Apple's recommendation is not to store BLOB's in SQLite databases that are bigger than ~2 kilobytes.
SQLite organizes databases into pages. Each page is 4 kilobytes in size. When you read data from the SQLite database file it loads these pages into an internal page cache. On the iPhone I think this cache defaults to 1 megabyte in size. This makes reading adjacent records very fast because they will probably be in the page cache already.
When SQLite reads your database record into memory it reads the entire record and all of the pages that it occupies. So if your record contains a BLOB, it could occupy many pages and you will be ejecting existing pages from the cache and replacing them with your BLOB record's pages.
This isn't so bad if you're just scanning through and loading all your BLOBS to do something with them (display them for example).

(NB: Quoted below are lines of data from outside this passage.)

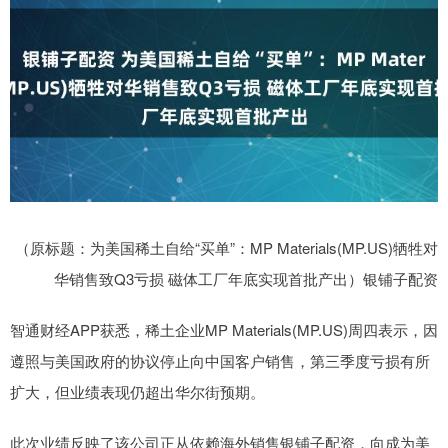
（原标题：为美国稀土自给“买单”：MP Materials(MP.US)牺牲对
华销售致Q3亏损 磁体工厂年底实现首批产出）银铺子配资
智通财经APP获悉，稀土企业MP Materials(MP.US)周四表示，因
遵照与美国政府的协议停止向中国客户销售，第三季度亏损有所
扩大，但业绩表现仍超出华尔街预期。
此次业绩反映了该公司正从依赖海外销售银铺子配资，向成为美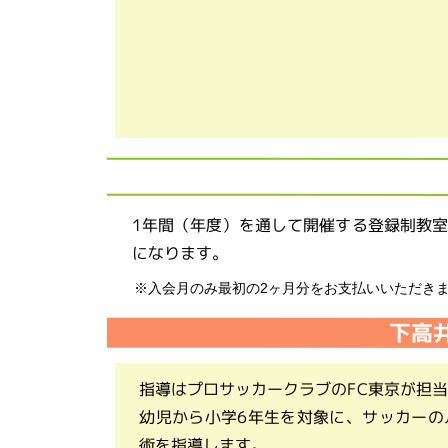
1年間（年度）を通して開催する登録制教
になります。
※入会月のみ最初の2ヶ月分をお支払いいただき
下高
指導はプロサッカークラブのFC東京が担
幼児から小学6年生を対象に、サッカーの
術を指導します。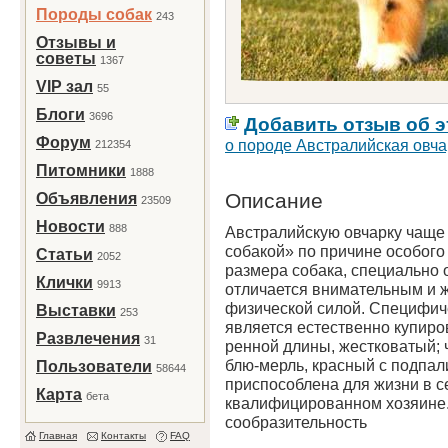
Породы собак
243
Отзывы и
советы
1367
VIP зал
55
Блоги
3696
Добавить отзыв об э
Форум
о породе Австралийская овча
212354
Питомники
1888
Описание
Объявления
23509
Новости
888
Австралийскую овчарку чаще
собакой» по причине особого
Статьи
2052
размера собака, специально 
Клички
9913
отличается вни­мательным и 
физической силой. Специфич
Выставки
253
является естественно купиро
Развлечения
31
ренной длины, жестковатый; 
блю-мерль, красный с подпа­
Пользователи
58644
приспо­соблена для жизни в с
Карта
бета
квалифицированном хозяине
сообразительность
Главная
Контакты
FAQ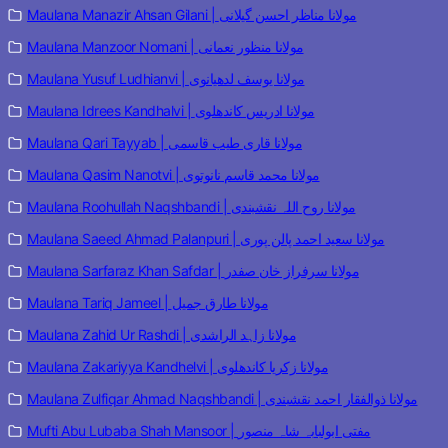
Maulana Manazir Ahsan Gilani | مولانا مناظر احسن گیلانی
Maulana Manzoor Nomani | مولانا منظور نعمانی
Maulana Yusuf Ludhianvi | مولانا یوسف لدھیانوی
Maulana Idrees Kandhalvi | مولانا ادریس کاندھلوی
Maulana Qari Tayyab | مولانا قاری طیب قاسمی
Maulana Qasim Nanotvi | مولانا محمد قاسم نانوتوی
Maulana Roohullah Naqshbandi | مولانا روح اللہ نقشبندی
Maulana Saeed Ahmad Palanpuri | مولانا سعید احمد پالن پوری
Maulana Sarfaraz Khan Safdar | مولانا سرفراز خان صفدر
Maulana Tariq Jameel | مولانا طارق جمیل
Maulana Zahid Ur Rashdi | مولانا زاہد الراشدی
Maulana Zakariyya Kandhelvi | مولانا زکریا کاندھلوی
Maulana Zulfiqar Ahmad Naqshbandi | مولانا ذوالفقار احمد نقشبندی
Mufti Abu Lubaba Shah Mansoor | مفتی ابولبابہ شاہ منصور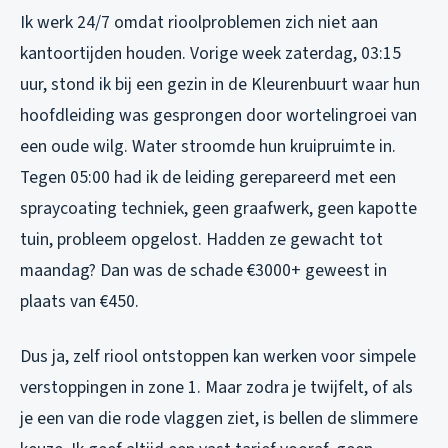
Ik werk 24/7 omdat rioolproblemen zich niet aan
kantoortijden houden. Vorige week zaterdag, 03:15
uur, stond ik bij een gezin in de Kleurenbuurt waar hun
hoofdleiding was gesprongen door wortelingroei van
een oude wilg. Water stroomde hun kruipruimte in.
Tegen 05:00 had ik de leiding gerepareerd met een
spraycoating techniek, geen graafwerk, geen kapotte
tuin, probleem opgelost. Hadden ze gewacht tot
maandag? Dan was de schade €3000+ geweest in
plaats van €450.
Dus ja, zelf riool ontstoppen kan werken voor simpele
verstoppingen in zone 1. Maar zodra je twijfelt, of als
je een van die rode vlaggen ziet, is bellen de slimmere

But if say you did a query where you just wanted to get some data that is in the same row as the BLOB this query would be much slower than if the record did not contain the large BLOB.
So at a minimum you should store your BLOB data in a separate table. Eg:
CREATE TABLE blobs ( id INTEGER PRIMARY KEY, data BLOB );
CREATE TABLE photos ( id INTEGER PRIMARY KEY, name TEXT, blob_id INTEGER,
FOREIGN KEY(blob_id) REFERENCES blobs(id) );
Or better yet, store the BLOB data as files outside of the SQLite database.
Note that it may be possible to tweak the page cache size with SQL PRAGMA statements (if you're not using CoreData).